Given exercise 1: Reproduce word for word the section of the text on Dr. Parker's online teaching that begins with the words containing "Disciplining students. To" and ends with "live class session.".
Given exercise 2: Pick up the text on Dr. Parker's online teaching where it ends and keep writing it.

Text extract:

[start]

Visual Channel of Personalization: “Virtual Physical Objects.” Online courses are composed largely of written text formats, which provide scant social-emotional cues in making acquaintances between teachers and learners or between learners and other learners. As an effort to reveal who he was really, Dr. Parker provided an extensive number of visual and communication channels for his students: for example, those channels that included his homepage, welcoming message page, personal pictures, and an introduction letter which disclosed personal and professional information about himself. Such documents and resources offered a self-image of Dr. Parker to his students which scaffolded a more open and socio-emotionally rich environment (Short, Williams, & Christie, 1976). More specifically, Dr. Parker posted a picture of himself mountain climbing in his course welcoming page, taken when he taught the ”Semester at Sea” course, to show students that he was an active man, not a bookworm in a university office surrounded by the bookshelves. His picture played a role in creating his “electronic self-image and personality” of being adventurous and active. To be more personalized, Dr. Parker added a personal message below the picture.
Written Channel of Personalization: “I,” “You,” and “Narrative.” It is common that an online presentation style should be a literary style rather than a dialogic one. Dr. Parker, however, explained that online classes should have features of the conventional classroom, where the instructors presented their instruction in a conversational way. Consequently, he adopted a conversational style in his writings for class Web sites, using “I,” “you,” and “narrative.”
Disciplining students. To succeed within Web-based instruction, online instructors have had to find ways to work with students who are used to traditional ways of learning. Dr. Parker discovered that one of the mistakes students repeatedly made was that they miss reading notices posted in multiple places throughout the Web site because they do not have face-to-face peers reminding them about class procedures or professors repeating verbal instructions during the ensuing live class session.
In response to these concerns, Dr. Parker encouraged his students to be more alert than they were in a traditional classroom. In addition, he walked students through the requirements in a face-to-face orientation of the course, while his weekly messages repeatedly detailed what was expected. This was a key factor in establishing the accepted routines and procedures of the class; a step toward the structured discipline for students who might have gotten lost in this complex, new environment. He confessed that occasionally he purposefully tried not to repeat himself; instead, he asked students to remind him of the coming tasks and requirements and ask questions if anything was ambiguous.
Such a teaching style opened a more informal, mistake-allowed atmosphere. Dr. Parker’s weekly message section became an announcement board wherein students gradually established their online learning habits and expectations as well as their overall pace of learning. One of Dr. Parker’s students, Brittney, mentioned that her teacher always attended to his students’ activities, sending emails to remind them of their missed tasks. “If you don’t turn in your weekly journal, then he’ll email you. Whereas in other online classes, they don’t care whether you log in or not.” It was clear that Britney appreciated and felt an affinity for Dr. Parker’s caring attitude toward students.
Creating momentum in communication. We learn how to behave in situated contexts and a given culture. When the momentum of interaction is established, a better opportunity is given to improve the relationship between instructors and students. Continuous interaction played a role building the momentum of communication. For instance, Dr. Parker developed momentum in communication by supporting a discussion board and journal writing. The discussion board and journal writing developed students’ habits to execute the learning events while they were participating in such events on a regular basis. This can be seen as the gradual internalization of processes initially shared between participants of the learning activity (Chang-Wells & Wells, 1993). Keeping journal entries on a weekly basis and responding to the discussion topics on discussion board—these activities functioned to immerse students in a routine of communication. In effect, he believed that ongoing communication played a key role in both students’ academic performance and rapport between students and teachers in online classrooms.

[end]

Supplied entries:
[start]

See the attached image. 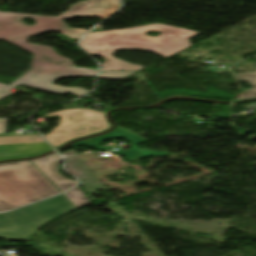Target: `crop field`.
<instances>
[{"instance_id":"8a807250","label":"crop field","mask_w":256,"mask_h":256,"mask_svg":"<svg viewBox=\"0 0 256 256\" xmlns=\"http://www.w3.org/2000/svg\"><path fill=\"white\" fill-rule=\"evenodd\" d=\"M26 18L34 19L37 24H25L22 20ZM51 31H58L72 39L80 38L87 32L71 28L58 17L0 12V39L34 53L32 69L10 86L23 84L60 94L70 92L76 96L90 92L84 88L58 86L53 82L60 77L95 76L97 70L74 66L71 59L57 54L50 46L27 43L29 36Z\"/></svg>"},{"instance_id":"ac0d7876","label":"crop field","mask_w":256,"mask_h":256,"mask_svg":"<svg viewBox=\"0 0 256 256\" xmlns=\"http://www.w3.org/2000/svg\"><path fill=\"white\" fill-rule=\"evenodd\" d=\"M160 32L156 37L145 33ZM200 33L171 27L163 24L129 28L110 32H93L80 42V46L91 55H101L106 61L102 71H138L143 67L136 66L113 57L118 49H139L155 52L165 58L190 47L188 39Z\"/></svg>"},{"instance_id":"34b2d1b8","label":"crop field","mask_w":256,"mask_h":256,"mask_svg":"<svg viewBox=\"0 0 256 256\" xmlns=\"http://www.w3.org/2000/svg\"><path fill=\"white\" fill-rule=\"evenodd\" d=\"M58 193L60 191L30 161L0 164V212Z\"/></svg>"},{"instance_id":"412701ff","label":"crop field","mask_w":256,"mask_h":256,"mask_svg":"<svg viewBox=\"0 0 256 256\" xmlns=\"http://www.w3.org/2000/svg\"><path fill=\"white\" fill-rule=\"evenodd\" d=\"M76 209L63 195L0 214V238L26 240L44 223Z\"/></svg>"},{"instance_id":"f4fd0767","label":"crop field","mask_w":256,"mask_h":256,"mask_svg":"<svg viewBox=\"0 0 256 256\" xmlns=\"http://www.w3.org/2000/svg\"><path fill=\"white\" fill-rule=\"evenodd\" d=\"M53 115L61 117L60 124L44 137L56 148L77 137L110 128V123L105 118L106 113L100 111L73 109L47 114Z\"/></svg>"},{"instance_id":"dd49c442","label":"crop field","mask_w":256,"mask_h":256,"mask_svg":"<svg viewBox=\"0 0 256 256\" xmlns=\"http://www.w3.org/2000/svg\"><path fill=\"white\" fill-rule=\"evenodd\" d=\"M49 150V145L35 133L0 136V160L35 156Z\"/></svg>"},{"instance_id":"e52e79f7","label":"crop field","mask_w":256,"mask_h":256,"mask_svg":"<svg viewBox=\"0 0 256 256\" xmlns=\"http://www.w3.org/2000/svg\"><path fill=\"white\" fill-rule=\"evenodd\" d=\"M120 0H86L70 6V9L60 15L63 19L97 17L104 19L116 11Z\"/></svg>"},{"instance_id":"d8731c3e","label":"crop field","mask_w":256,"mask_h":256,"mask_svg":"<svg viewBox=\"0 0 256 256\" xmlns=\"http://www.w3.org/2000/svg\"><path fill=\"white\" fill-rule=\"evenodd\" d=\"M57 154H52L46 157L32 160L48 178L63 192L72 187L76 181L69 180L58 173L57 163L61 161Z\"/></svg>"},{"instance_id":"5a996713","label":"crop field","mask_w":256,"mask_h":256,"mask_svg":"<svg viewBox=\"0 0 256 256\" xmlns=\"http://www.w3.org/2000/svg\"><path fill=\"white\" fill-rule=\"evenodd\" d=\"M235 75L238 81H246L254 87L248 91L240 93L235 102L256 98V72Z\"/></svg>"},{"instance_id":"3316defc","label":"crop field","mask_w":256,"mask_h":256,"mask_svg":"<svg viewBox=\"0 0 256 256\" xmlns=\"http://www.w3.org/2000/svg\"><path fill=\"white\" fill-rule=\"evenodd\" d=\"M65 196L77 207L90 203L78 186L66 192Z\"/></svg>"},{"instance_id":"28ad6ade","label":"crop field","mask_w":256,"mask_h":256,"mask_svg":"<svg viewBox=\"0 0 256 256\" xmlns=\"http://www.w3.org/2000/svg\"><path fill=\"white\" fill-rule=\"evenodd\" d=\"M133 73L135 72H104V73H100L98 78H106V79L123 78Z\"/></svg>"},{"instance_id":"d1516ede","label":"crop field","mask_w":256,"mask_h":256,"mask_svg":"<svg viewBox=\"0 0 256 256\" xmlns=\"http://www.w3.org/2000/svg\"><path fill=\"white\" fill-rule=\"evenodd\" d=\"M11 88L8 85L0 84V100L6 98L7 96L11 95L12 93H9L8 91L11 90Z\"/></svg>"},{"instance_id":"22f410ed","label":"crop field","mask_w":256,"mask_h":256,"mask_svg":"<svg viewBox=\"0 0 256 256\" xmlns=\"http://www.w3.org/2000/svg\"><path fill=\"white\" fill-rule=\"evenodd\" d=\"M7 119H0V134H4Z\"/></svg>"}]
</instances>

[end]
[start]

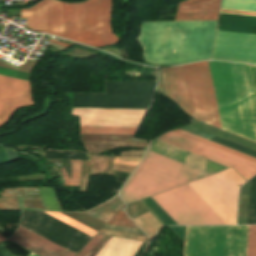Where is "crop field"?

[end]
[start]

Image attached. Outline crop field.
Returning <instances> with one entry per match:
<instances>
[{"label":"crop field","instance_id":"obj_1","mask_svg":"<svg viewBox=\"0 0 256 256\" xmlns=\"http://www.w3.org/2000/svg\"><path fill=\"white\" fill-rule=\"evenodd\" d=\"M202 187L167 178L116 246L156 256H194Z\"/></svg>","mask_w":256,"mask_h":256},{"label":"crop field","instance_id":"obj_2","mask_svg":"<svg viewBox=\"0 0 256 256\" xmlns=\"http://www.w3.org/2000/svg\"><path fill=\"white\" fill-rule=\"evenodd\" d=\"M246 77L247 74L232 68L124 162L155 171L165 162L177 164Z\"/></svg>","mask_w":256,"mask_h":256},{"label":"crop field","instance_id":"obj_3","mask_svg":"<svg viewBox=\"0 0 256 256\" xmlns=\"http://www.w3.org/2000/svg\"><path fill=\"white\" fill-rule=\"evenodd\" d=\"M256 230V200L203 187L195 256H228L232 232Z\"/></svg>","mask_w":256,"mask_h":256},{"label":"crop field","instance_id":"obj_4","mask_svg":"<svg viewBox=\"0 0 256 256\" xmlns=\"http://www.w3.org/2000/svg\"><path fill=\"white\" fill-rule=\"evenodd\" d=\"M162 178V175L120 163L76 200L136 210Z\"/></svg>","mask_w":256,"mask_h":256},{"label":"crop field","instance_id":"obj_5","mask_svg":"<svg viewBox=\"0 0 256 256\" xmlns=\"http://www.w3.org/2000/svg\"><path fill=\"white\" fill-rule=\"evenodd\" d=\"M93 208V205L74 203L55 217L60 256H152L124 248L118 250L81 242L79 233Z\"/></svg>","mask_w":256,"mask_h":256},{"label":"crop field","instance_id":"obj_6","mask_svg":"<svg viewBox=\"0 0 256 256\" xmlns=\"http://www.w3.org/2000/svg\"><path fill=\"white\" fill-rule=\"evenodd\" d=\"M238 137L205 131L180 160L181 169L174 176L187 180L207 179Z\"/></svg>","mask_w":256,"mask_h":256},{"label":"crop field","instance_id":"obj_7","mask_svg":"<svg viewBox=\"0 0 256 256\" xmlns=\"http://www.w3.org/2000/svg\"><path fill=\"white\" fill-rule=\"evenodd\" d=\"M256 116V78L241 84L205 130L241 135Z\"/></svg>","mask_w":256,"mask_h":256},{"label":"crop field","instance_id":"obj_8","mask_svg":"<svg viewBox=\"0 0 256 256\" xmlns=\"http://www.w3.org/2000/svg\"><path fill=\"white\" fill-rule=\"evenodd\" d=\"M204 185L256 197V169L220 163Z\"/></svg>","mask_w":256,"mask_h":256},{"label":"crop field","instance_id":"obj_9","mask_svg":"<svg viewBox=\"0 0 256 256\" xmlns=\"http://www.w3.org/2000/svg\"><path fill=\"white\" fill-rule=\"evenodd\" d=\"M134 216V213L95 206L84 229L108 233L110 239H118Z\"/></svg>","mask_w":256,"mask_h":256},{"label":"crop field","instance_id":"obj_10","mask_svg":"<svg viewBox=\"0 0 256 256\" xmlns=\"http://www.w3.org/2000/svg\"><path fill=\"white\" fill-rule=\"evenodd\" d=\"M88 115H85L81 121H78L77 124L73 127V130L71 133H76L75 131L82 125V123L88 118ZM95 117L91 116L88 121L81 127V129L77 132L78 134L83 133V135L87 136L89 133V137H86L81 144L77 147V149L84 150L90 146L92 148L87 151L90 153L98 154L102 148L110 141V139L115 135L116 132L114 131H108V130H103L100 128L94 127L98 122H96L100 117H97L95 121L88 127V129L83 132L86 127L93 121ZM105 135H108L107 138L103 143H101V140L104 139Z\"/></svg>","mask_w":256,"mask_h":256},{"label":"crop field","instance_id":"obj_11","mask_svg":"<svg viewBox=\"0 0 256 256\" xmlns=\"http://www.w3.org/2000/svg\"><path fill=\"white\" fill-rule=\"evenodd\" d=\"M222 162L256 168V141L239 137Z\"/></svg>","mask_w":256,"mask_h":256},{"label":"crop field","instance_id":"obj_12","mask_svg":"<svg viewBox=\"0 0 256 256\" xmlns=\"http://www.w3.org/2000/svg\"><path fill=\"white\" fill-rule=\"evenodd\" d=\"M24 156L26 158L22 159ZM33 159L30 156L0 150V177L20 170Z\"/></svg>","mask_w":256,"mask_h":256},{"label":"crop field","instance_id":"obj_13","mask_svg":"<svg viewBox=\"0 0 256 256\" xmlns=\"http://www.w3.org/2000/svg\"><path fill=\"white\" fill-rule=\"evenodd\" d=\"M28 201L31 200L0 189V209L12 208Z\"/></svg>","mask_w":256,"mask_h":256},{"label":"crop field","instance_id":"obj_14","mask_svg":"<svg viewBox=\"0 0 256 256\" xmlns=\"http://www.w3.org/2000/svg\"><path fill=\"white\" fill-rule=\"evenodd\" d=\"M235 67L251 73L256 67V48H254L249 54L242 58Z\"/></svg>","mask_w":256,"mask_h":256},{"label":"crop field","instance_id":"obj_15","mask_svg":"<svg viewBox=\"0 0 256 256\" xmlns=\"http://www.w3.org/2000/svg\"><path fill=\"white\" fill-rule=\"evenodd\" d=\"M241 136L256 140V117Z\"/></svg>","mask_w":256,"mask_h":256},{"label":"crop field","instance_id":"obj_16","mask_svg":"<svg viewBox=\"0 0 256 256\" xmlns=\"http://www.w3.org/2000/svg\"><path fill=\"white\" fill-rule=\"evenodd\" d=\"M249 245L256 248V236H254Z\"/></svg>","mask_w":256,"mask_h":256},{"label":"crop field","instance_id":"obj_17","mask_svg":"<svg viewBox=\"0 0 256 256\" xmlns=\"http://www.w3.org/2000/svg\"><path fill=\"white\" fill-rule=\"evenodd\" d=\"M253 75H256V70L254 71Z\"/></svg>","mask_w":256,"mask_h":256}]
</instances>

[end]

Task response 1:
Disciplining students. To succeed within Web-based instruction, online instructors have had to find ways to work with students who are used to traditional ways of learning. Dr. Parker discovered that one of the mistakes students repeatedly made was that they miss reading notices posted in multiple places throughout the Web site because they do not have face-to-face peers reminding them about class procedures or professors repeating verbal instructions during the ensuing live class session.

Task response 2:
Dr. Williams noticed that nontraditional students who had not been exposed to online environments or had not taken traditional courses for a while lacked the sense of rigor and intensity necessary for successful online learning. Students enrolled in face-to-face classes had had more opportunities to feel pressured to finish their work by hearing the instructor repeat reminders aloud and by observing their peers discuss and prepare assignments. Talking to peers about the assignment and their work process also provided a sense of urgency to traditional students in regular classes. This was the pressure arising from their learning communities. According to Dr. Williams, online students lacked the support from instructors’ physical messages and the pressure from learning communities. Dr. Williams used the chat session to impress on his students a sense of urgency about completing assignments.
Four Online Instructional Immediacy Dimensions
and Instructional Competencies
Personal attention: Taking active interest in students’ concerns; understanding their situations; sensing students’ emotions; expressing sympathy; comforting students; adding caring, providing warm comments; offering advice; and using self-introductions.
Facilitating various communication channels: Informing students in their orientation session of the availability of communication through telephone; helping with the difficulty of understanding the material; and using the telephone to comfort student anxiety about failing the course.
Promptly responding to students’ needs: Keeping track of students’ work; guiding off-task students in the right direction; reminding students of their missed tasks; and regulating turn-around time between 12-48 hours.
Facilitating chat sessions: Initiating conversations with students in synchronous virtual meetings; being aware of those students who are only able to participate in synchronous meetings by reading transcripts.
Initiating the contact: Being proactive in communication with students, and ensuring the availability of instructors through emails and orientations.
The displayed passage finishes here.